In fact, French names cause all sorts of problems for English speakers, not least of where to put the stress. French, of course, has no lexical stress, but it would be impossible for an English speaker to avoid stressing at least one syllable in a name. Where should that stress go?
The names of Presidents of the Fifth Republic provide a fair sample. De Gaulle was no problem: two syllables, the first has a neutral vowel in both languages, so the second was the natural choice for stress. But then Pompidou was the first of three to have three syllables. The nearest to a stressed syllable in French would be the last, as phrasal stress falls there. That would lead to Pompi’dou, and also Mitte’rrand, and Sarko’zy. None of these sounds natural in English, but interestingly, while the first two lend themselves to initial stress in English (and this was the BBC recommendation in both cases): ‘Pompidou and ‘Mitterrand, the current President seems most comfortably stressed on the second syllable: Sar’kozy. In fact, as we know, Sarkozy is not a French name at all, but Hungarian, in which language it would have been stressed on the first syllable. However, the BBC recommendation is to stress the final syllable, with the predictable result that many journalists, who are not obliged to follow the Pronunciation Unit’s advice, ignore it, and go with Sar’kozy, which is neither French nor Hungarian, and sounds the least French-like to me.

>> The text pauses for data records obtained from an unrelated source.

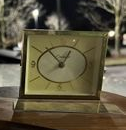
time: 12:53
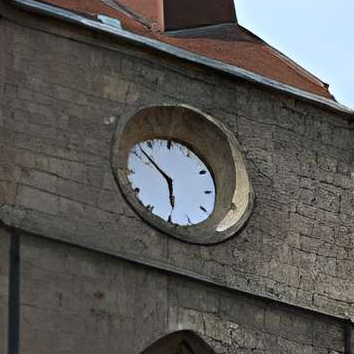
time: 5:51
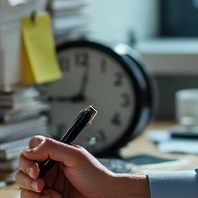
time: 9:01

Interspersed between these three, we had Giscard d’Estaing, who fits quite well as ‘Giscard des’taing, and Chirac, whom most people stressed on the first syllable (which was the BBC recommendation), but a few who “knew better”, on the second. Americans, mindful of the fact that these are foreign names, almost invariably pronounce the letter A as a long one, so /ʃirɑːk/. They also have a tendency to stress all shortish French names on the final syllable, so mostly /ʃi’rɑːk/.
On a lighter note, Pompidou caused some childish hilarity in Norway, as “pomp i do” in Norwegian means ‘bottom in toilet’.